- Chinese theatrical poster.
- Directed by: Kerr Xu
- Written by: Steve Kramer;
- Story by: Kerr Xu; Yman Jie;
- Produced by: Kerr Xu; Michael Kuan; Lu Hua; Bill J. Gottlieb (English);
- Starring: Li Chuanying Yuling Jiang Yang Menglu Gao Qichang Xiaobing Wang Zhang Xin Anqi Zhang Li Zhengxiang English Cast: Victoria Justice David Spade Josh Peck Jon Lovitz Christopher Lloyd Jane Lynch
- Edited by: Kerr Xu
- Music by: Sam Chem
- Production company: Shanghai Hippo Animation
- Distributed by: grindstone entertainment group
- Release date: January 19, 2013;
- Running time: 90 minutes
- Country: China
- Language: Mandarin
- Box office: $800,000

= Jungle Master =

2013 Chinese animated film

Jungle Master (绿林大冒险) is a 2013 Chinese computer-animated film directed by Kerr Xu.
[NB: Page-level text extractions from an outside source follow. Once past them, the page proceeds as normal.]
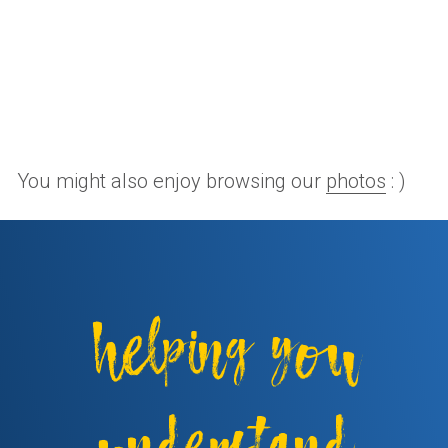
You might also enjoy browsing our
photos
: )
helping you
understand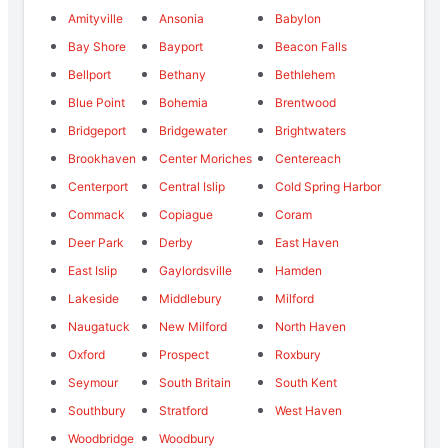
Amityville
Ansonia
Babylon
Bay Shore
Bayport
Beacon Falls
Bellport
Bethany
Bethlehem
Blue Point
Bohemia
Brentwood
Bridgeport
Bridgewater
Brightwaters
Brookhaven
Center Moriches
Centereach
Centerport
Central Islip
Cold Spring Harbor
Commack
Copiague
Coram
Deer Park
Derby
East Haven
East Islip
Gaylordsville
Hamden
Lakeside
Middlebury
Milford
Naugatuck
New Milford
North Haven
Oxford
Prospect
Roxbury
Seymour
South Britain
South Kent
Southbury
Stratford
West Haven
Woodbridge
Woodbury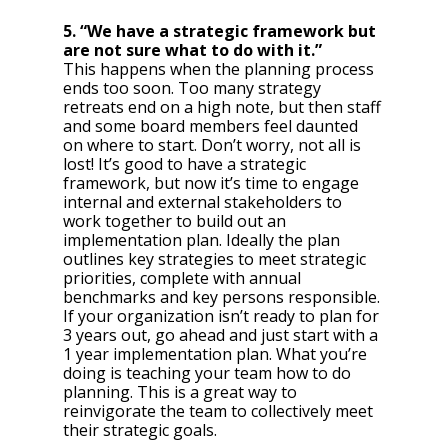
5. “We have a strategic framework but 
are not sure what to do with it.” 
This happens when the planning process 
ends too soon. Too many strategy 
retreats end on a high note, but then staff 
and some board members feel daunted 
on where to start. Don’t worry, not all is 
lost! It’s good to have a strategic 
framework, but now it’s time to engage 
internal and external stakeholders to 
work together to build out an 
implementation plan. Ideally the plan 
outlines key strategies to meet strategic 
priorities, complete with annual 
benchmarks and key persons responsible. 
If your organization isn’t ready to plan for 
3 years out, go ahead and just start with a 
1 year implementation plan. What you’re 
doing is teaching your team how to do 
planning. This is a great way to 
reinvigorate the team to collectively meet 
their strategic goals. 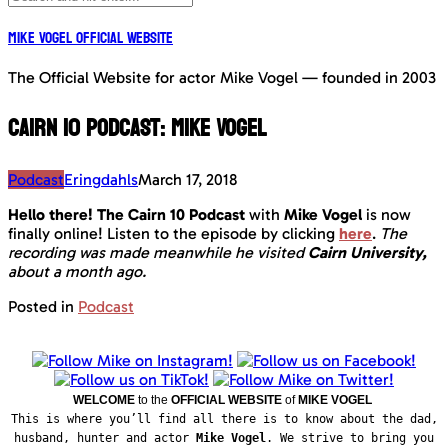
Mike Vogel Official Website
The Official Website for actor Mike Vogel — founded in 2003
Cairn 10 Podcast: Mike Vogel
Podcast
Eringdahls
March 17, 2018
Hello there! The Cairn 10 Podcast
with
Mike Vogel
is now
finally online!
Listen to the episode by clicking
here
.
The
recording was made meanwhile he visited
Cairn University,
about a month ago.
Posted in
Podcast
WELCOME
to the
OFFICIAL WEBSITE
of
MIKE VOGEL
This is where you’ll find all there is to know about the dad,
husband, hunter and actor
Mike Vogel
. We strive to bring you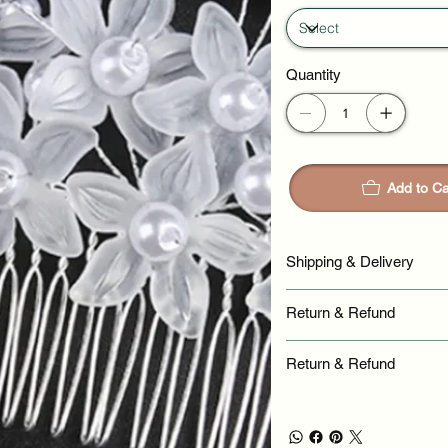
Quantity
Add to Ca
Shipping & Delivery
Return & Refund
Return & Refund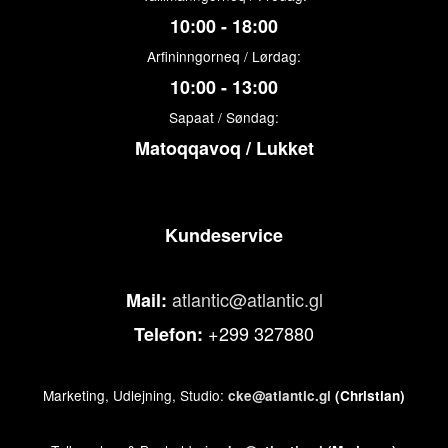
10:00 - 18:00
Arfininngorneq / Lørdag:
10:00 - 13:00
Sapaat / Søndag:
Matoqqavoq / Lukket
Kundeservice
atlantic@atlantic.gl
Mail:
+299 327880
Telefon:
Marketing, Udlejning, Studio:
cke@atlantic.gl
(Christian)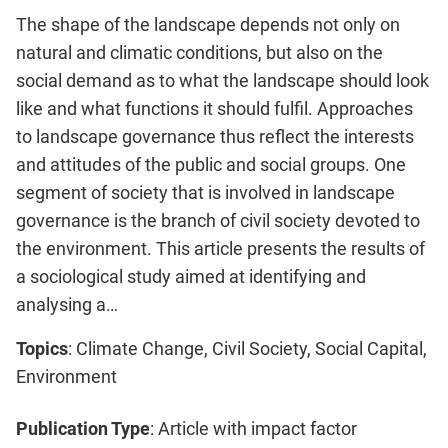
The shape of the landscape depends not only on
natural and climatic conditions, but also on the
social demand as to what the landscape should look
like and what functions it should fulfil. Approaches
to landscape governance thus reflect the interests
and attitudes of the public and social groups. One
segment of society that is involved in landscape
governance is the branch of civil society devoted to
the environment. This article presents the results of
a sociological study aimed at identifying and
analysing a…
Topics
: Climate Change, Civil Society, Social Capital,
Environment
Publication Type
: Article with impact factor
The English dub was written by Steve Kramer and features the voices of Victoria Justice, David Spade, Josh Peck, Jon Lovitz, Christopher Lloyd, and Jane Lynch.

In 2016, there was a sequel to the film titled Jungle Master 2: Candy Planet.

==Plot==

When a girl named Rainie runs away from home after her mom Ilene forgot about her 12th birthday, she is accidentally transported from the big city to an enchanted jungle planet where she meets a Lumore named Blue. With the help of Blue's adoptive grandfather Dr. Sedgewick and their newfound friends Mulla and Tulla, they embark on an epic adventure to help Blue become the leader he is destined to be and save the rainforest from Ilene and Dr. Sedgwick's villainous boss named Boss Cain.

==Cast==
- Li Chuanying
- Yuling Jiang
- Yang Menglu
- Gao Qichang
- Xiaobing Wang
- Zhang Xin
- Anqi Zhang
- Li Zhengxiang

===English cast===
- Victoria Justice as Rainie, a 12-year-old girl who is accidentally transported to the jungle planet.
- David Spade as Boss Cain, a crooked businessman who wants to use the material from the jungle planet to preserve the Earth.
- Josh Peck as Blue, a Lumore who Rainie befriends.
- Jon Lovitz as Mulla, a Lumore who helps Blue through his rite of passage.
- Christopher Lloyd as Dr. Sedgwick, a scientist operating on the jungle planet who adopts Blue.
- Jane Lynch as Ilene, the workaholic mother of Rainie.
- Michael McConnohie as Dr. Wells, one of the scientists that works for Boss Cain.
- Shondalia White as Tulla, a Lumore who is a friend of Mulla and helps Blue through his rite of passage.
- Jason Sarayba as Justin, a friend of Ilene.

Additional voices by Bill J. Gottlieb, Wes Hubbard, Steve Kramer, and Michelle Ruff.

==Sequel==
The film later had a sequel in 2016 called Jungle Master 2: Candy Planet. While Shondalia White is the only cast member to reprise her role, the English dub has different voice actors like Cherami Leigh voicing Rainie, Robbie Daymond voicing Blue, Derek Stephen Prince voicing Mulla, Dorothy Elias-Fahn voicing Ilene, and new characters voiced by Cam Clarke, Sandy Fox, Bob Glouberman, Michael P. Greco, Todd Haberkorn, and Doug Stone.